À peu près au même moment, la dégradation de la situation économique a fait perdre à Erdogan l’un de ses meilleurs arguments électoraux. En 2013, la répression des manifestations pacifiques de la jeunesse d’Istanbul, dans le parc Gezi, provoque un divorce avec les classes moyennes. À l’extérieur, la situation tourne aussi en défaveur d’Ankara. La militarisation de la révolution syrienne puis la contre-révolution en Égypte ont, parallèlement, affaibli la position d’Erdogan. Pris dans l’engrenage de la guerre civile chez le voisin du sud, il va, selon le directeur adjoint de l’Institut de relations internationales et stratégiques (Iris), Didier Billion (2), « montrer une réelle complaisance à l’égard des groupes les plus radicaux ». Mais, surtout, le chaos en Syrie réactive la question kurde.
Le Parti de l’union démocratique (PYD) des Kurdes de Syrie joue un rôle majeur dans la lutte contre Daech. Ce qui confère à ce mouvement, qualifié de « terroriste » par la Turquie, une légitimité aux yeux des Occidentaux engagés dans la coalition anti-Daech. Lorsque, en novembre 2013, le PYD proclame une administration autonome au nord de la Syrie, dans le Rojava, la Turquie sent la menace. Erdogan redoute une revendication d’indépendance qui amputerait le territoire turc. Il opère alors un renversement d’alliance qui le rapproche de la Russie. Obtenant un discret feu vert de Moscou, il lance une offensive contre la ville syrienne d’Afrin, tenue par le PYD. Non sans créer une situation diplomatiquement inconfortable qui place la Turquie, membre de l’Otan, face aux positions américaines au nord de la Syrie.

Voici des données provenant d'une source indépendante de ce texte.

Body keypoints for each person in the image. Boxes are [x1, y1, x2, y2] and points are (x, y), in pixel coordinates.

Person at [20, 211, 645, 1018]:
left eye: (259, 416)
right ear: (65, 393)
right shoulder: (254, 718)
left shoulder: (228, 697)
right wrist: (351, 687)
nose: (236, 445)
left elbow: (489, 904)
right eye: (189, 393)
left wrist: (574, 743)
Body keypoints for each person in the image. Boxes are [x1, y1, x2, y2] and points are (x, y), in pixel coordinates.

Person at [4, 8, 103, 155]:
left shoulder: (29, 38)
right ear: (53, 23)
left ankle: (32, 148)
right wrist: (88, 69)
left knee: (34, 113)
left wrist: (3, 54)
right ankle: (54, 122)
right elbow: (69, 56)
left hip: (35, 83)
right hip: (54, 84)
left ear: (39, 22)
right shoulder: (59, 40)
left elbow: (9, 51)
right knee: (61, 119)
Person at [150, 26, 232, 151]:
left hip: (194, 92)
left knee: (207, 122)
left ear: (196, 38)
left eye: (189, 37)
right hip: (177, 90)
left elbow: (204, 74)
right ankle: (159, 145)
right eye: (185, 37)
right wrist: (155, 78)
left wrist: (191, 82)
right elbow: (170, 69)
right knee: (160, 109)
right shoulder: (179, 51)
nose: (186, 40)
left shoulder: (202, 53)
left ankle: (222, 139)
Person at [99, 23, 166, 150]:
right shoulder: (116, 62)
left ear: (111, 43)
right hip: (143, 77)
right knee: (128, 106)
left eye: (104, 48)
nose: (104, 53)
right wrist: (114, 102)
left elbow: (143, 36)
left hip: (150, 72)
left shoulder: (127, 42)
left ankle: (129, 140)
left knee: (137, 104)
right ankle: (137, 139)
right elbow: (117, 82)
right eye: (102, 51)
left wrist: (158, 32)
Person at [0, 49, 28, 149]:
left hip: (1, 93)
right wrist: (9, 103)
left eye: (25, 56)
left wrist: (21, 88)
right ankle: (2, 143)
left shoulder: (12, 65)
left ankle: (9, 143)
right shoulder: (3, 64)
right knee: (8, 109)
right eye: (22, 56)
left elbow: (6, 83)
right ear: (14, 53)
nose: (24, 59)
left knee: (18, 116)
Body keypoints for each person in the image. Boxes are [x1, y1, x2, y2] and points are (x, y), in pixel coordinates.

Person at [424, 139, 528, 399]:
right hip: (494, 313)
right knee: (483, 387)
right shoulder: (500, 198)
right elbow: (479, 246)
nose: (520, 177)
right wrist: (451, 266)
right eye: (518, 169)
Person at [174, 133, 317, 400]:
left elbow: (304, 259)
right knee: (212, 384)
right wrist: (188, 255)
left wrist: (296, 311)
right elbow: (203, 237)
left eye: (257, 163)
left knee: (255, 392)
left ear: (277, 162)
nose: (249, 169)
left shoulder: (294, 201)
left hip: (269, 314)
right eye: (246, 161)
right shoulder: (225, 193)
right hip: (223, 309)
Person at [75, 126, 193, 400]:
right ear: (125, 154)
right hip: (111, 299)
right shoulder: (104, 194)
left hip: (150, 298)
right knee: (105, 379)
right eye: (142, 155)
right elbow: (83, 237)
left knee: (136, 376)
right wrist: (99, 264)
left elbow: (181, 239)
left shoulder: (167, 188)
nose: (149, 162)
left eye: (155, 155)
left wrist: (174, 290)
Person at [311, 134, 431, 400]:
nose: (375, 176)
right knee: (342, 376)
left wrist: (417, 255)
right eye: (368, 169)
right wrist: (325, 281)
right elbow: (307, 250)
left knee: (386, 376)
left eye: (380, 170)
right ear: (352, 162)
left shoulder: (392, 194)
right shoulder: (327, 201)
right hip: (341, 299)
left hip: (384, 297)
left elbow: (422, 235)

Ces revirements ont un coût en termes d’image. D’une puissance régionale centrale qui rayonnait sur le Moyen-Orient, la Turquie est rapidement revenue à ses obsessions traditionnelles et au sauvetage de son pré carré. S’ajoute à cela l’accueil de trois millions et demi de réfugiés syriens, qui crée une situation exploitée par ses rivaux. Autant de facteurs qui font dire à de nombreux observateurs que, pour la première fois depuis longtemps, l’opposition a des chances de l’emporter. Mais beaucoup redoutent des fraudes. Au-delà du résultat, c’est la nature même du régime qui est en jeu le 24 juin. En cas de victoire et de majorité de son parti, l’AKP, Recep Tayyip Erdogan pourrait faire basculer son pays dans une réelle dictature. Le scrutin du 24 juin est peut-être la chance ultime de sauver ce qui reste de sa démocratie.
(1) Auteur de La Nouvelle Turquie d’Erdogan (La Découverte, 2017).
(2) Auteur de Géopolitique des mondes arabes (Eyrolles, 2018).